Volume by Slicing

[StintedVisions]

The problem is "Use the disk method to find the volume of the solid generated by revolving the shaded region shown to the right by the x-axis." And it has a picture with a graph with a right triangle with vertices at (0,0), (0,10), (6,0) and the equation 5x+3y=30 and a red line dissecting the triangle at x=2.

So I'm chugging along with the "help me solve this button" and get to this /pi$\int_0^6 ($\frac{30-5x}{32}$)^2~dx$

and it says it is
= 25/pi$\int_0^6 ($\2-frac{x}{3}$)^2~dx$

How are they pulling 25 out of that? I'm not quite seeing it. Maybe I just need to take a break from it.

 

[MarkFL]

The red line is the radius of an arbitrary disk.

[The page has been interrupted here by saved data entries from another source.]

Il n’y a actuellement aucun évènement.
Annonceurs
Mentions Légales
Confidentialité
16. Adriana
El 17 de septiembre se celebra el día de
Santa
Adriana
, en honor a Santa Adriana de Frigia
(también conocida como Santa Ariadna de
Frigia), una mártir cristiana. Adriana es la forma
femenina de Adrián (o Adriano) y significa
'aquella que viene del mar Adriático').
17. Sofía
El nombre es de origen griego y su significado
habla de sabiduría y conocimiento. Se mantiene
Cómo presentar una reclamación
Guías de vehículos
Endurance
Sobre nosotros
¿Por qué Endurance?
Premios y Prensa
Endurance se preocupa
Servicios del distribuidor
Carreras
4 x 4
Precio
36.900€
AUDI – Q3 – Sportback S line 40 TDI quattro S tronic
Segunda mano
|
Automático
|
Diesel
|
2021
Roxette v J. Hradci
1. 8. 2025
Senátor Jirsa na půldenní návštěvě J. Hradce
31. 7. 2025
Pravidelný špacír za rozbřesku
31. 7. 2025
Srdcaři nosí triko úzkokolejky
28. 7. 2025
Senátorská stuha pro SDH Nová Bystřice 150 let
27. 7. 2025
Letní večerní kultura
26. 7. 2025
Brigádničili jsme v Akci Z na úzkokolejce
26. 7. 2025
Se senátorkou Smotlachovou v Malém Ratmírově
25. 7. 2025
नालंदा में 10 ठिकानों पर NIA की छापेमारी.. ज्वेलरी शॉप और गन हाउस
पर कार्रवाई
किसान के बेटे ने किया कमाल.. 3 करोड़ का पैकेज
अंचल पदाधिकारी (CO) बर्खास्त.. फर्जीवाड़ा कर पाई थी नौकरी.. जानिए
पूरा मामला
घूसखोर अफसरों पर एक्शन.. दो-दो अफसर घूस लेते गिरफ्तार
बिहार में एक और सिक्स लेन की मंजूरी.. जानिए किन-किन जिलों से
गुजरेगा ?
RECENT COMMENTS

The given line is that along which the hypotenuse lies, and its value is that of the radii of the disks. The volume of an arbitrary disk is:

\(\displaystyle dV=\pi r^2\,dx\)

where:

\(\displaystyle r=y=\dfrac{30-5x}{3}=\dfrac{5(6-x)}{3}\)

and so we have:

\(\displaystyle dV=\pi\left(\dfrac{5(6-x)}{3} \right)^2\,dx=\pi\left(\dfrac{5}{3} \right)^2(6-x)^2\,dx=\dfrac{25\pi}{9}(6-x)^2\,dx\)

Summing all the disks, we find:

\(\displaystyle \displaystyle V=\frac{25\pi}{9}\int_0^6(6-x)^2\,dx\)

Does this make sense?

Now, rather than expanding the integrand, use the substitution:

\(\displaystyle u=6-x\,\therefore\,du=-dx\)

to get:

\(\displaystyle \displaystyle V=-\frac{25\pi}{9}\int_6^0 u^2\,du=\frac{25\pi}{9}\int_0^6 u^2\,du\)